What I know about olive oil (some of it)
Last year we were lucky enough to be with our friends Daniela and Malcolm at their place in Tuscany and our stay coincided with the pressing of the new oil. This was celebrated by the ritual of eating as much of the brand new oil, bottled half an hour before straight out of the press, mopped up with crusty bread. Delicious!
People are often ask me which olive oil to use. My answer is always the same. But first an added aspect to the question is often an obsession with the so-called health danger of using olive oil because it has a lower smoking point than other oils. My answer to the latter is that people have been using olive oil for all sorts of cooking for centuries so it is tried and tested, and I rarely need to heat olive oil until very hot anyway. I assume this worry arises because there are more obscure oils now available which have been marketed as having a high smoking point. Why this is a plus I don’t know. When was the last time you had oil at smoking point without calling the fire brigade?
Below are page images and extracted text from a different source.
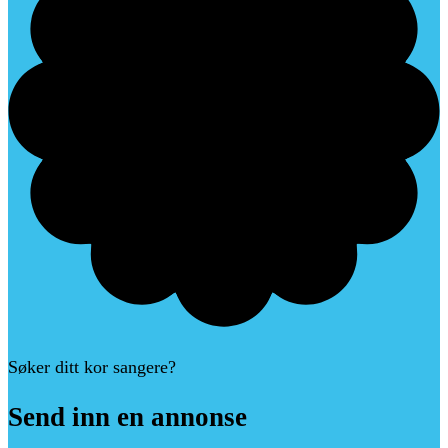
Søker ditt kor sangere?
Send
inn
en
annonse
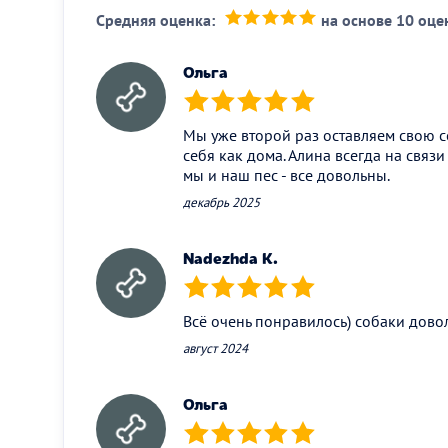
Средняя оценка:
на основе 10 оце
(*)
(*)
(*)
(*)
(*)
Ольга
(*)
(*)
(*)
(*)
(*)
Мы уже второй раз оставляем свою со
себя как дома. Алина всегда на связ
мы и наш пес - все довольны.
декабрь 2025
Nadezhda K.
(*)
(*)
(*)
(*)
(*)
Всё очень понравилось) собаки дово
август 2024
Ольга
(*)
(*)
(*)
(*)
(*)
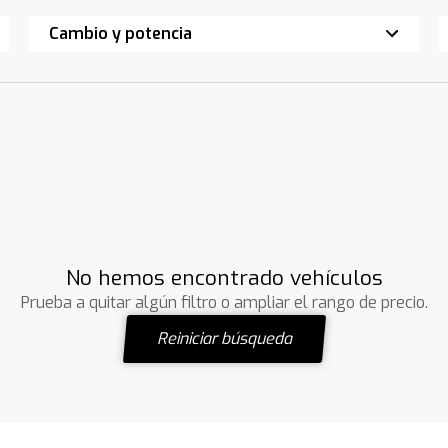
Cambio y potencia
No hemos encontrado vehículos
Prueba a quitar algún filtro o ampliar el rango de precio.
Reiniciar búsqueda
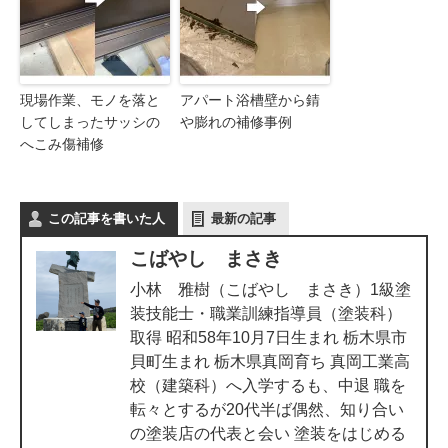
現場作業、モノを落と
アパート浴槽壁から錆
してしまったサッシの
や膨れの補修事例
へこみ傷補修
この記事を書いた人
最新の記事
こばやし まさき
小林 雅樹（こばやし まさき）1級塗
装技能士・職業訓練指導員（塗装科）
取得 昭和58年10月7日生まれ 栃木県市
貝町生まれ 栃木県真岡育ち 真岡工業高
校（建築科）へ入学するも、中退 職を
転々とするが20代半ば偶然、知り合い
の塗装店の代表と会い 塗装をはじめる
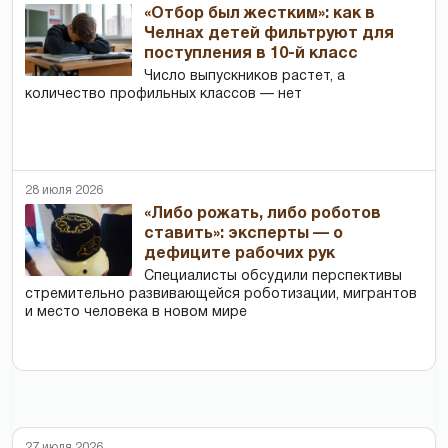
«Отбор был жестким»: как в
Челнах детей фильтруют для
поступления в 10-й класс
Число выпускников растет, а
количество профильных классов — нет
28 июля 2026
«Либо рожать, либо роботов
ставить»: эксперты — о
дефиците рабочих рук
Специалисты обсудили перспективы
стремительно развивающейся роботизации, мигрантов
и место человека в новом мире
27 июля 2026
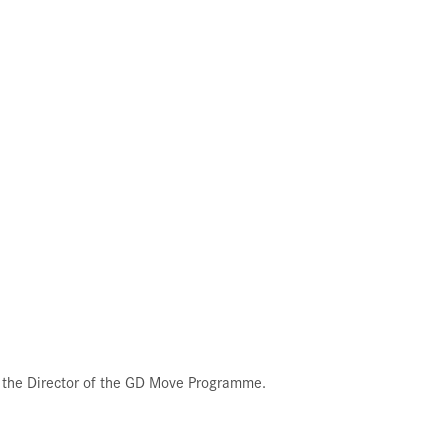
to the Director of the GD Move Programme.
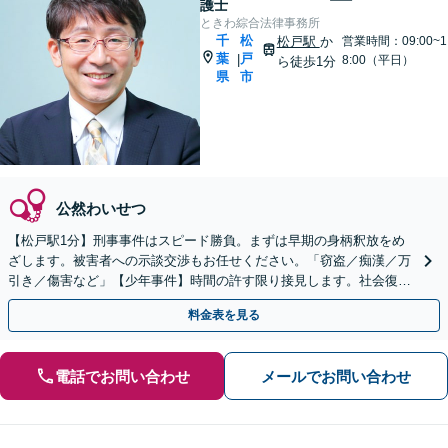
護士
ときわ綜合法律事務所
千
松
松戸駅
か
営業時間：09:00~1
葉
戸
|
8:00（平日）
ら徒歩1分
県
市
公然わいせつ
【松戸駅1分】刑事事件はスピード勝負。まずは早期の身柄釈放をめ
ざします。被害者への示談交渉もお任せください。「窃盗／痴漢／万
引き／傷害など」【少年事件】時間の許す限り接見します。社会復帰
を考えた解決を大事に。
料金表を見る
電話でお問い合わせ
メールでお問い合わせ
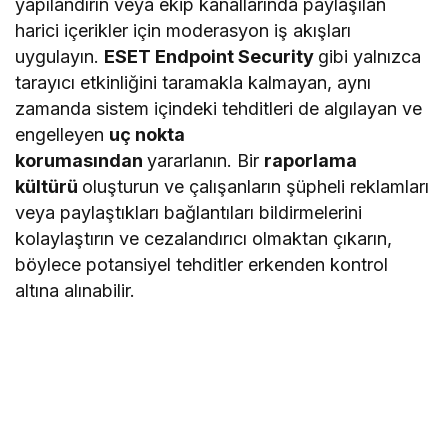
yapılandırın veya ekip kanallarında paylaşılan
harici içerikler için moderasyon iş akışları
uygulayın.
ESET Endpoint Security
gibi yalnızca
tarayıcı etkinliğini taramakla kalmayan, aynı
zamanda sistem içindeki tehditleri de algılayan ve
engelleyen
uç nokta
korumasından
yararlanın. Bir
raporlama
kültürü
oluşturun ve çalışanların şüpheli reklamları
veya paylaştıkları bağlantıları bildirmelerini
kolaylaştırın ve cezalandırıcı olmaktan çıkarın,
böylece potansiyel tehditler erkenden kontrol
altına alınabilir.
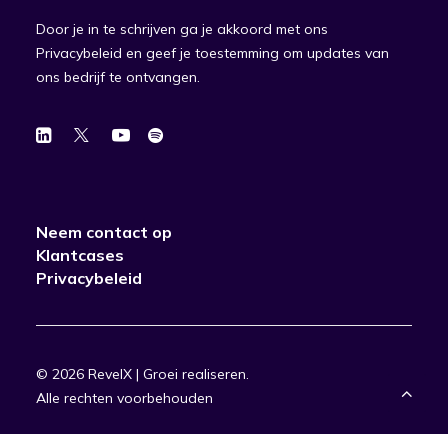
Door je in te schrijven ga je akkoord met ons
Privacybeleid en geef je toestemming om updates van
ons bedrijf te ontvangen.
Neem contact op
Klantcases
Privacybeleid
© 2026 RevelX | Groei realiseren.
Alle rechten voorbehouden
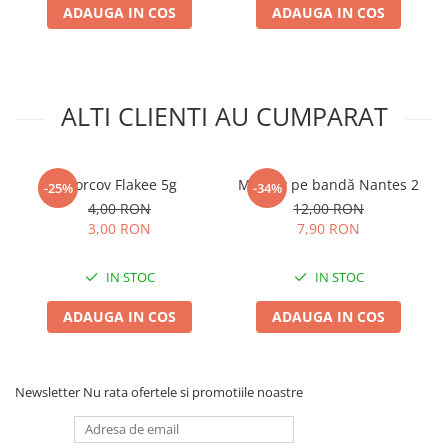
ADAUGA IN COS
ADAUGA IN COS
Plase plante
Pompa de apa curata/murdara
Pompa de stropit
ALTI CLIENTI AU CUMPARAT
Raticide
Saci
Spray si intretinere
Morcov Flakee 5g
Morcov pe bandă Nantes 2
-25%
-34%
4,00 RON
12,00 RON
Vinificatie
3,00 RON
7,90 RON
Lichidare STOC
Produse Bricolaj
IN STOC
IN STOC
Acumulatori si Incarcatoare
ADAUGA IN COS
ADAUGA IN COS
Baros / Ciocan / Topor
Burghie
Cantare
Newsletter
Nu rata ofertele si promotiile noastre
Centuri/chingi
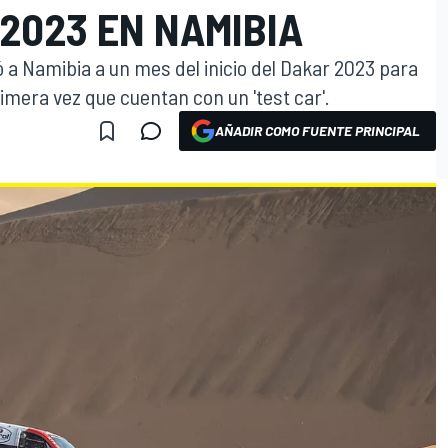
2023 EN NAMIBIA
ó a Namibia a un mes del inicio del Dakar 2023 para
rimera vez que cuentan con un 'test car'.
AÑADIR COMO FUENTE PRINCIPAL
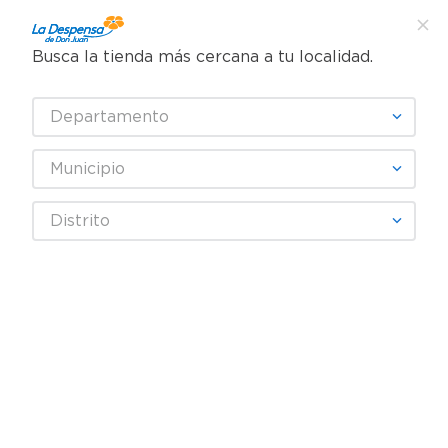
Busca la tienda más cercana a tu localidad.
¿Qué estás buscando?
Departamento
TÉRMINOS MÁS BUSCADOS
SELECCIONA TU TIENDA
1
.
cafe
Municipio
2
.
pampers
Artículos para el hogar
Papelería
Lápices y lapiceros
Distrito
3
.
cerveza
Sacapuntas Maped Shaker 1 Orificio
4
.
papel higiénico
5
.
shampoo
6
.
dove
7
.
leche
8
.
aceite
9
.
garnier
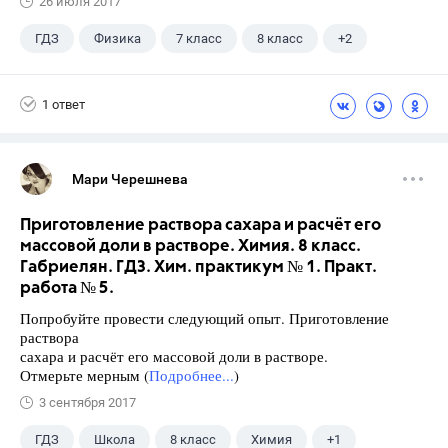
26 июля 2017
ГДЗ
Физика
7 класс
8 класс
+2
9 класс
Лукашик В.И.
1 ответ
Мари Черешнева
Приготовление раствора сахара и расчёт его
массовой доли в растворе. Химия. 8 класс.
Габриелян. ГДЗ. Хим. практикум № 1. Практ.
работа № 5.
Попробуйте провести следующий опыт. Приготовление
раствора
сахара и расчёт его массовой доли в растворе.
Отмерьте мерным (
Подробнее...
)
3 сентября 2017
ГДЗ
Школа
8 класс
Химия
+1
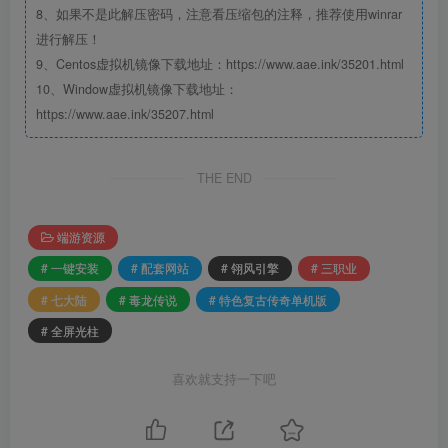
8、如果不是此解压密码，注意看压缩包的注释，推荐使用winrar
进行解压！
9、Centos虚拟机镜像下载地址：https://www.aae.ink/35201.html
10、Window虚拟机镜像下载地址：
https://www.aae.ink/35207.html
THE END
端游资源
# 一键安装
# 配套网站
# 翎风引擎
# 三职业
# 七大陆
# 毒龙传说
# 特色复古传奇单机版
# 全屏光柱
喜欢就支持一下吧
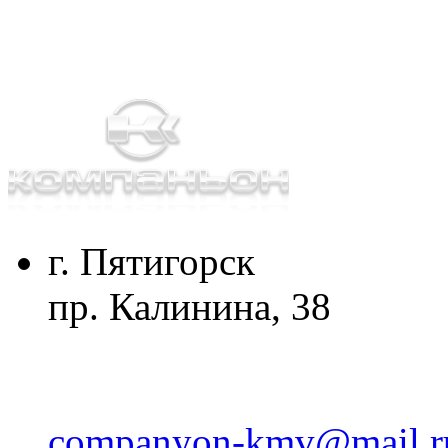
г. Пятигорск
пр. Калинина, 38
companyon-kmv@mail.r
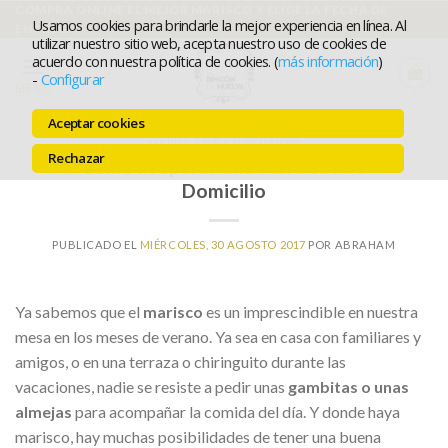
Ir
COMPRA ONLINE EL MEJOR MARISCO Y ELIGE LA FECHA DE
Usamos cookies para brindarle la mejor experiencia en línea. Al
ENTREGA
al
utilizar nuestro sitio web, acepta nuestro uso de cookies de
acuerdo con nuestra política de cookies. (
más información
)
contenido
-
Configurar
MENÚ
Aceptar cookies
MARISCADA A DOMICILIO
Rechazar
Cómo Preparar una Mariscada a
Domicilio
PUBLICADO EL
MIÉRCOLES, 30 AGOSTO 2017
POR
ABRAHAM
Ya sabemos que el
marisco
es un imprescindible en nuestra
mesa en los meses de verano. Ya sea en casa con familiares y
amigos, o en una terraza o chiringuito durante las
vacaciones, nadie se resiste a pedir unas
gambitas o unas
almejas
para acompañar la comida del día. Y donde haya
marisco, hay muchas posibilidades de tener una buena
Olive oil is ancient food, one that tastes good, which is always my first consideration, the second being that it is good for you. One should remember however that it is a fat and though healthily monounsaturated, it will still pack on the kilos, as will any food, if overused. Light olive oil just means light in flavour, not calories.
I buy New Zealand or Australian supermarket brand of “cold pressed extra virgin olive oil for everyday use because it is fresh with no trace of rancidity.
I buy a good estate bottled extra virgin olive oil (this includes some brands of Italian, but usually not the Italian supermarket big brands) for when I want to taste it uncooked, for example in salads, or dribbling over soups, bruschetta or vegetables. I use extra virgin olive oil for cooking because it is a natural product and tastes good.
“Olive oil” branded oil can be heat-treated and chemically rectified.
“Pomace” branded oil is the absolute last squeezing of the pomace or the olive pulp which is leftover after most of the oil is removed. That is why lowest quality pomace olive oil is always in the most attractive tins, the next step down is lamp oil.
An estate bottled oil is one which came from one place at one time and varies in flavour from season to season like wine. The great advantage of using a New Zealand oil is its freshness. Olive oil is best when fresh. It does not keep like wine. The Italians say “old wine and new oil”.
From something that not so long ago had to be bought from the chemist, olive oil has become and an enjoyable part of many kiwis diets as I hope the following will show.
Don’t waste olive oil in the pasta water because it ends up being tipped down the drain. Put it on the pasta after it is cooked and drained to keep it from sticking if necessary.
Pasta with Black Olives, Anchovies, Broccoli, Olive Oil and Parmesan
- 400g short dried Italian pasta
- 1 large head broccoli, cut into large bite sized florets, thick stalks peeled and thinly sliced
- 6 anchovy fillets, chopped
- ½ cup chopped roasted almonds
- 1 cup pitted Kalamata olives
- 1 small clove garlic, finely chopped
- a large pinch hot chilli flakes
- 100ml extra virgin olive oil
- Italian parmesan for serving
- Drop the pasta into a very large saucepan of boiling water which has enough salt in it so that it tastes like sea water.
It should be quite salty so the pasta is seasoned properly.
Stir until the water comes back to the boil so the pasta doesn’t stick to the bottom of the pan.
Boil until al dente or tender but firm to the bite when tasted.
Drain but leave about ¼ cup of the water.
Place the pasta into a large warm serving bowl.
While the pasta is cooking, drop the broccoli into another saucepan of boiling water and boil until soft but not collapsing
Add the cooked broccoli, the anchovies, almonds, olives, garlic, chilli, and oil.
Toss well and serve with parmesan for sprinkling.